## Assigned task
Would you return exactly the lines from the top of the data below through the one containing "middle mcp: (139, 138)", leaving out the pictures?

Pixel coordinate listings
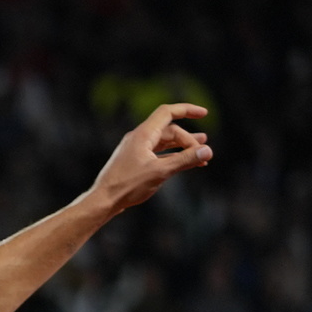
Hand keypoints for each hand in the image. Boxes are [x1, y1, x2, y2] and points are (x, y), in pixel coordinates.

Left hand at [89, 102, 212, 215]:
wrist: (103, 201)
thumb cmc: (127, 186)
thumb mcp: (160, 172)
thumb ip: (185, 160)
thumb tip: (208, 151)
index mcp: (143, 134)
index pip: (167, 112)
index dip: (187, 110)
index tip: (204, 113)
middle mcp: (139, 138)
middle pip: (170, 131)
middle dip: (188, 140)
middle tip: (203, 156)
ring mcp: (136, 150)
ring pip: (165, 143)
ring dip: (183, 147)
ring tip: (201, 153)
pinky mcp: (135, 162)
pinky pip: (158, 154)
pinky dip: (172, 157)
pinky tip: (183, 164)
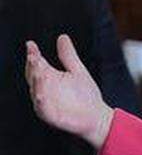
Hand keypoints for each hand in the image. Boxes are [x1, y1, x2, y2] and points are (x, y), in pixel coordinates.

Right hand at [25, 35, 112, 149]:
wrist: (97, 117)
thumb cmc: (86, 96)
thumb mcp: (77, 71)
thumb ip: (68, 56)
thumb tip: (62, 36)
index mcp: (49, 77)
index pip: (37, 63)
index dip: (33, 54)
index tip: (31, 44)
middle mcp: (43, 89)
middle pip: (33, 75)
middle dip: (32, 65)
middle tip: (33, 55)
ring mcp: (45, 102)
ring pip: (36, 90)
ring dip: (36, 81)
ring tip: (38, 70)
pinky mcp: (50, 115)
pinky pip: (42, 108)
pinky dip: (40, 101)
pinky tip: (40, 94)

## Solution
Hand keypoints for each hand in the image. Boxes are [x1, y1, x2, y2] and points are (x, y), in pixel coordinates.

Left hand at [89, 102, 212, 215]:
wrist: (103, 201)
thumb cmc: (127, 186)
thumb mcp: (160, 172)
thumb ip: (185, 160)
thumb tip: (208, 151)
index mcp: (143, 134)
index pip: (167, 112)
index dip: (187, 110)
index tip: (204, 113)
middle mcp: (139, 138)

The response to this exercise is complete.